__Instruction__. Can you print all of the lines below verbatim, leaving out the pictures?
::::::
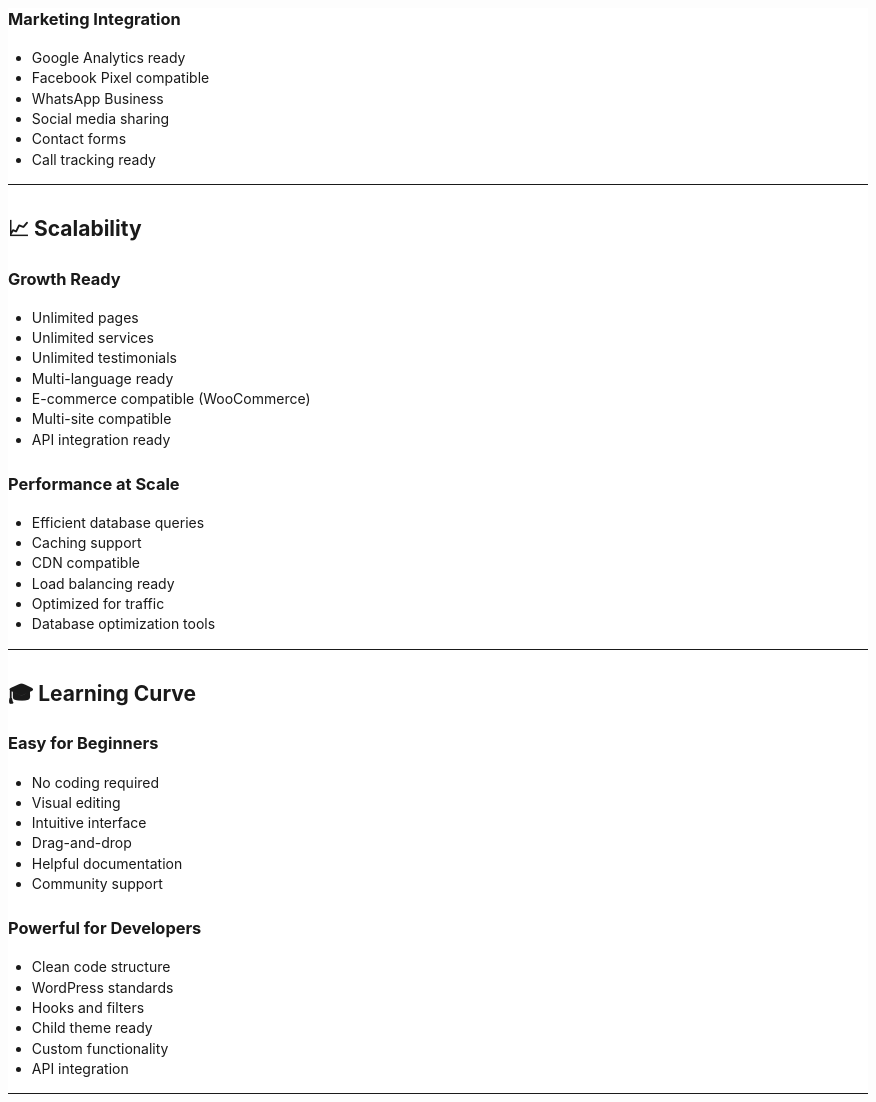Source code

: ### Marketing Integration
- Google Analytics ready
- Facebook Pixel compatible
- WhatsApp Business
- Social media sharing
- Contact forms
- Call tracking ready

---

## 📈 Scalability

### Growth Ready
- Unlimited pages
- Unlimited services
- Unlimited testimonials
- Multi-language ready
- E-commerce compatible (WooCommerce)
- Multi-site compatible
- API integration ready

### Performance at Scale
- Efficient database queries
- Caching support
- CDN compatible
- Load balancing ready
- Optimized for traffic
- Database optimization tools

---

## 🎓 Learning Curve

### Easy for Beginners
- No coding required
- Visual editing
- Intuitive interface
- Drag-and-drop
- Helpful documentation
- Community support

### Powerful for Developers
- Clean code structure
- WordPress standards
- Hooks and filters
- Child theme ready
- Custom functionality
- API integration

---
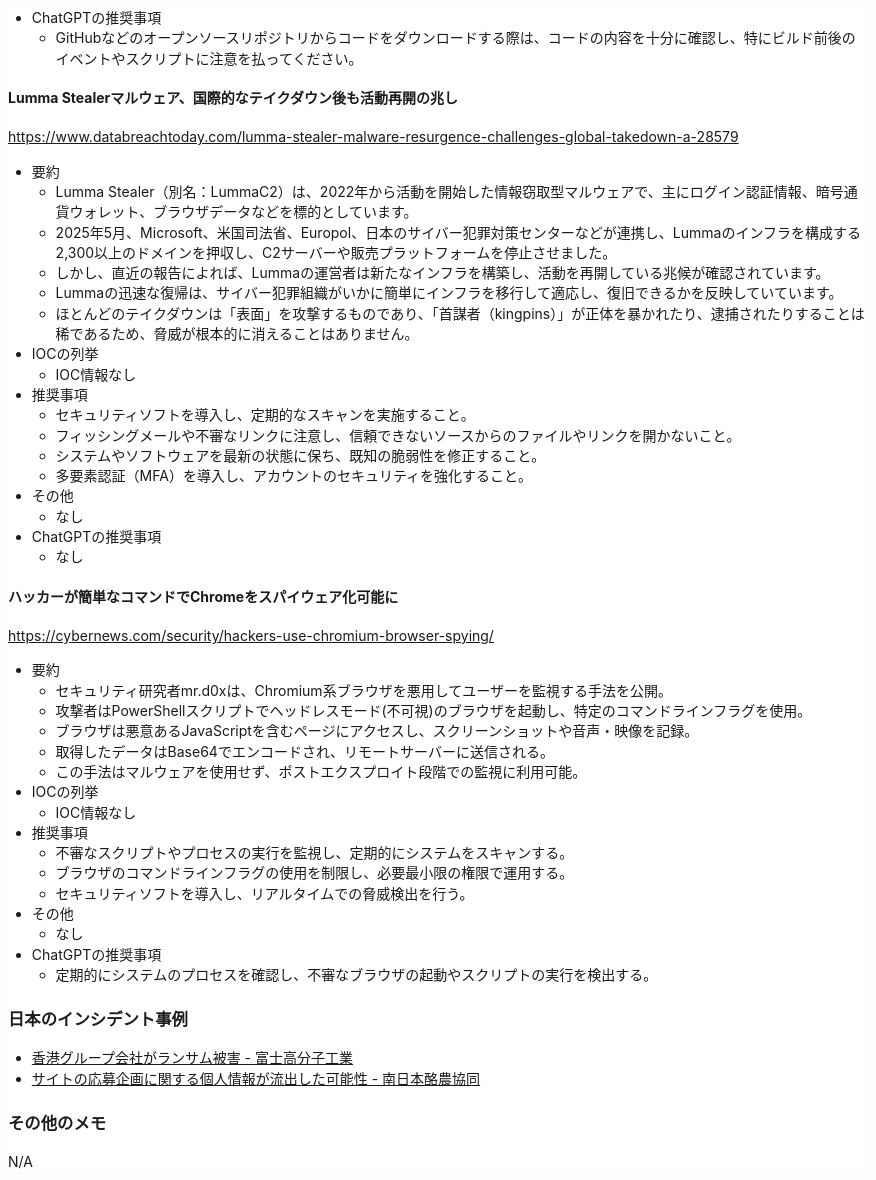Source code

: - ChatGPTの推奨事項
    - GitHubなどのオープンソースリポジトリからコードをダウンロードする際は、コードの内容を十分に確認し、特にビルド前後のイベントやスクリプトに注意を払ってください。

#### Lumma Stealerマルウェア、国際的なテイクダウン後も活動再開の兆し
https://www.databreachtoday.com/lumma-stealer-malware-resurgence-challenges-global-takedown-a-28579

- 要約
    - Lumma Stealer（別名：LummaC2）は、2022年から活動を開始した情報窃取型マルウェアで、主にログイン認証情報、暗号通貨ウォレット、ブラウザデータなどを標的としています。
    - 2025年5月、Microsoft、米国司法省、Europol、日本のサイバー犯罪対策センターなどが連携し、Lummaのインフラを構成する2,300以上のドメインを押収し、C2サーバーや販売プラットフォームを停止させました。
    - しかし、直近の報告によれば、Lummaの運営者は新たなインフラを構築し、活動を再開している兆候が確認されています。
    - Lummaの迅速な復帰は、サイバー犯罪組織がいかに簡単にインフラを移行して適応し、復旧できるかを反映していています。
    - ほとんどのテイクダウンは「表面」を攻撃するものであり、「首謀者（kingpins）」が正体を暴かれたり、逮捕されたりすることは稀であるため、脅威が根本的に消えることはありません。
- IOCの列挙
    - IOC情報なし
- 推奨事項
    - セキュリティソフトを導入し、定期的なスキャンを実施すること。
    - フィッシングメールや不審なリンクに注意し、信頼できないソースからのファイルやリンクを開かないこと。
    - システムやソフトウェアを最新の状態に保ち、既知の脆弱性を修正すること。
    - 多要素認証（MFA）を導入し、アカウントのセキュリティを強化すること。
- その他
    - なし
- ChatGPTの推奨事項
    - なし

#### ハッカーが簡単なコマンドでChromeをスパイウェア化可能に
https://cybernews.com/security/hackers-use-chromium-browser-spying/

- 要約
    - セキュリティ研究者mr.d0xは、Chromium系ブラウザを悪用してユーザーを監視する手法を公開。
    - 攻撃者はPowerShellスクリプトでヘッドレスモード(不可視)のブラウザを起動し、特定のコマンドラインフラグを使用。
    - ブラウザは悪意あるJavaScriptを含むページにアクセスし、スクリーンショットや音声・映像を記録。
    - 取得したデータはBase64でエンコードされ、リモートサーバーに送信される。
    - この手法はマルウェアを使用せず、ポストエクスプロイト段階での監視に利用可能。
- IOCの列挙
    - IOC情報なし
- 推奨事項
    - 不審なスクリプトやプロセスの実行を監視し、定期的にシステムをスキャンする。
    - ブラウザのコマンドラインフラグの使用を制限し、必要最小限の権限で運用する。
    - セキュリティソフトを導入し、リアルタイムでの脅威検出を行う。
- その他
    - なし
- ChatGPTの推奨事項
    - 定期的にシステムのプロセスを確認し、不審なブラウザの起動やスクリプトの実行を検出する。

### 日本のインシデント事例
- [香港グループ会社がランサム被害 - 富士高分子工業](https://www.security-next.com/171015)
- [サイトの応募企画に関する個人情報が流出した可能性 - 南日本酪農協同](https://www.security-next.com/171012)

### その他のメモ
N/A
::::::
__Answer for this exercise__.
Source code

: ### Marketing Integration
- Google Analytics ready
- Facebook Pixel compatible
- WhatsApp Business
- Social media sharing
- Contact forms
- Call tracking ready

---

## 📈 Scalability

### Growth Ready
- Unlimited pages
- Unlimited services
- Unlimited testimonials
- Multi-language ready
- E-commerce compatible (WooCommerce)
- Multi-site compatible
- API integration ready

### Performance at Scale
- Efficient database queries
- Caching support
- CDN compatible
- Load balancing ready
- Optimized for traffic
- Database optimization tools

---

## 🎓 Learning Curve

### Easy for Beginners
- No coding required
- Visual editing
- Intuitive interface
- Drag-and-drop
- Helpful documentation
- Community support

### Powerful for Developers
- Clean code structure
- WordPress standards
- Hooks and filters
- Child theme ready
- Custom functionality
- API integration

---
Source code

: - ChatGPTの推奨事項
    - GitHubなどのオープンソースリポジトリからコードをダウンロードする際は、コードの内容を十分に確認し、特にビルド前後のイベントやスクリプトに注意を払ってください。

#### Lumma Stealerマルウェア、国際的なテイクダウン後も活動再開の兆し
https://www.databreachtoday.com/lumma-stealer-malware-resurgence-challenges-global-takedown-a-28579

- 要約
    - Lumma Stealer（別名：LummaC2）は、2022年から活動を開始した情報窃取型マルウェアで、主にログイン認証情報、暗号通貨ウォレット、ブラウザデータなどを標的としています。
    - 2025年5月、Microsoft、米国司法省、Europol、日本のサイバー犯罪対策センターなどが連携し、Lummaのインフラを構成する2,300以上のドメインを押収し、C2サーバーや販売プラットフォームを停止させました。
    - しかし、直近の報告によれば、Lummaの運営者は新たなインフラを構築し、活動を再開している兆候が確認されています。
    - Lummaの迅速な復帰は、サイバー犯罪組織がいかに簡単にインフラを移行して適応し、復旧できるかを反映していています。
    - ほとんどのテイクダウンは「表面」を攻撃するものであり、「首謀者（kingpins）」が正体を暴かれたり、逮捕されたりすることは稀であるため、脅威が根本的に消えることはありません。
- IOCの列挙
    - IOC情報なし
- 推奨事項
    - セキュリティソフトを導入し、定期的なスキャンを実施すること。
    - フィッシングメールや不審なリンクに注意し、信頼できないソースからのファイルやリンクを開かないこと。
    - システムやソフトウェアを最新の状態に保ち、既知の脆弱性を修正すること。
    - 多要素認証（MFA）を導入し、アカウントのセキュリティを強化すること。
- その他
    - なし
- ChatGPTの推奨事項
    - なし

#### ハッカーが簡単なコマンドでChromeをスパイウェア化可能に
https://cybernews.com/security/hackers-use-chromium-browser-spying/

- 要約
    - セキュリティ研究者mr.d0xは、Chromium系ブラウザを悪用してユーザーを監視する手法を公開。
    - 攻撃者はPowerShellスクリプトでヘッドレスモード(不可視)のブラウザを起動し、特定のコマンドラインフラグを使用。
    - ブラウザは悪意あるJavaScriptを含むページにアクセスし、スクリーンショットや音声・映像を記録。
    - 取得したデータはBase64でエンコードされ、リモートサーバーに送信される。
    - この手法はマルウェアを使用せず、ポストエクスプロイト段階での監視に利用可能。
- IOCの列挙
    - IOC情報なし
- 推奨事項
    - 不審なスクリプトやプロセスの実行を監視し、定期的にシステムをスキャンする。
    - ブラウザのコマンドラインフラグの使用を制限し、必要最小限の権限で運用する。
    - セキュリティソフトを導入し、リアルタイムでの脅威検出を行う。
- その他
    - なし
- ChatGPTの推奨事項
    - 定期的にシステムのプロセスを確認し、不審なブラウザの起動やスクリプトの実行を検出する。

### 日本のインシデント事例
- [香港グループ会社がランサム被害 - 富士高分子工業](https://www.security-next.com/171015)
- [サイトの応募企画に関する個人情報が流出した可能性 - 南日本酪農協同](https://www.security-next.com/171012)

### その他のメモ
N/A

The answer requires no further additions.